(Yankee defensive play of the game. Maybe of the year. Courtesy of the AP)
It was an ugly start to the Yankees' second half on Friday night. Their starting pitching wasn't great, their offense wasn't good at all, and they dropped another game in the postseason race. Things got worse earlier yesterday when they lost another player -
Zoilo Almonte - to the DL and made some moves to call up
more scraps to add to the heap. They needed something good yesterday to get a little positive momentum going, a win perhaps, and they had the right guy on the mound to help get it done in
Hiroki Kuroda. He showed up in a big way today and in a much appreciated change of pace he got some offensive support on his way to his 9th win of the season (still not enough for
Jim Leyland).
Game Notes:
- The offense had a few chances early.
Brett Gardner led off the game with an infield single and got doubled off on an Ichiro lineout, and they couldn't come through with runners on second and third in the 2nd.
- Hirok was up to the challenge of covering them though. He worked around a HBP in the first thanks to some bad baserunning by
Daniel Nava and had his fastball and slider working really well early.
- The Yanks blew another opportunity in the 5th when
Eduardo Nunez was thrown out trying to score on a grounder to third.

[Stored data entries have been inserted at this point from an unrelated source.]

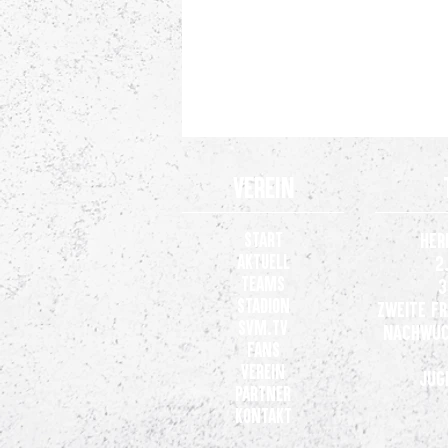
Verein
Start
Her
Aktuell
2
Teams
3
Stadion
Zweite F
SVM.TV
Nachwuc
Fans
Verein
Jug
Partner
Kontakt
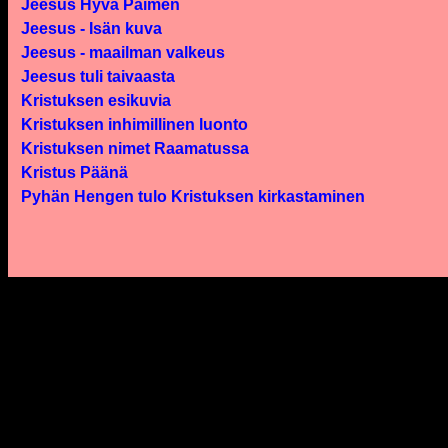
Jeesus Hyvä Paimen
Jeesus - Isän kuva
Jeesus - maailman valkeus
Jeesus tuli taivaasta
Kristuksen esikuvia
Kristuksen inhimillinen luonto
Kristuksen nimet Raamatussa
Kristus Päänä
Pyhän Hengen tulo Kristuksen kirkastaminen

John Lackey helped redeem them by throwing a wild pitch to move
Luis Cruz to second and Gardner capitalized with an RBI single to give New York a 1-0 lead.
- The smallball success continued in the top of the 7th against a tiring Lackey. Nunez doubled, moved to second on a
Chris Stewart groundout, and scored on a single by Cruz. Another single by Gardner put 2 on with 1 out and 1 in to end Lackey's day.

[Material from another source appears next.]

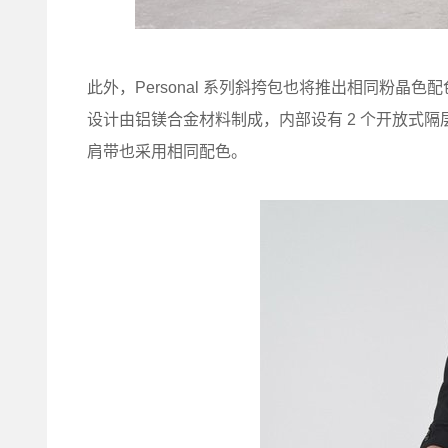
此外，Personal 系列斜挎包也将推出相同粉
设计由铝镁合金材料制成，内部设有 2 个开放式隔
肩带也采用相同配色。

- Kuroda helped his cause covering the plate on a passed ball in the 5th to keep the game scoreless, then hurt it with a wild pitch in the 7th that allowed a second run to score. Still, 2 runs in 7 against the Sawx and handing it over to D-Rob and Mo is a job well done.
- D-Rob and Mo handled things easily in the final 2 frames, thanks in part to a spectacular catch-throw double play by Chris Stewart to end the 8th, and the Yanks evened up the series.